The framework focuses on three mutually reinforcing areas: establishing clear policies and codes of conduct that set minimum standards for preventing and responding to sexual misconduct; equipping health personnel and partners with mandatory and specialized training, including modules for emergency responders and victim support teams; and ensuring robust incident management through safe reporting channels, survivor-centered assistance, and timely investigations backed by disciplinary or legal action. Together, these measures aim to protect communities and health workers during every intervention.
The Pretoria conference advanced the discussion on the operationalization of the framework through technical sessions on policy integration, emergency preparedness, risk management, and survivor support. Member States shared their approaches to addressing PRSEAH and discussed both achievements and challenges, which formed the foundation for setting out key principles and action areas to take forward to institutionalize safeguarding within health systems.
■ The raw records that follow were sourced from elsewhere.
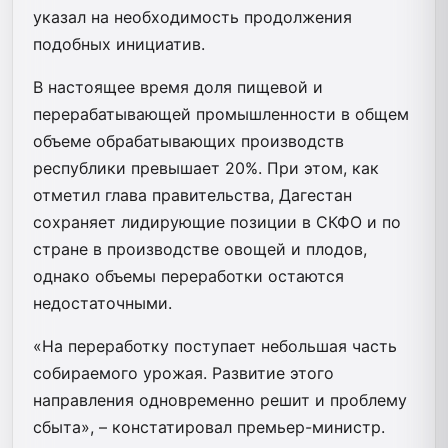
указал на необходимость продолжения
подобных инициатив.
В настоящее время доля пищевой и
перерабатывающей промышленности в общем
объеме обрабатывающих производств
республики превышает 20%. При этом, как
отметил глава правительства, Дагестан
сохраняет лидирующие позиции в СКФО и по
стране в производстве овощей и плодов,
однако объемы переработки остаются
недостаточными.
«На переработку поступает небольшая часть
собираемого урожая. Развитие этого
направления одновременно решит и проблему
сбыта», – констатировал премьер-министр.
With this bold action, 42 demonstrated strong commitment in a region facing over 160 public health emergencies annually, where health workers – embedded in vulnerable communities – must uphold the highest ethical standards.
“Preventing and responding to sexual misconduct is inseparable from our shared commitment to gender equality, human rights, social justice and inclusion,” said Alia El-Yassir, WHO Director for Gender, Rights, Equity and Sexual Misconduct Prevention. “When women are safe and respected, societies thrive.”
Global implications
This achievement comes as the global community marks the 16 Days of Activism Against Gender-Based Violence campaign – a stark reminder that health care must be a place of safety, never discrimination or violence.
With this leadership from African governments, WHO now has a model for the world: every act of health care comes with accountability to those it serves – so communities can trust the care they receive. WHO will scale this approach globally, helping ministries of health adopt the PRSEAH Accountability Framework and embed safeguarding into health systems and emergency operations. The goal is clear – restore trust, uphold dignity, and ensure WHO and Member States protect the communities they serve.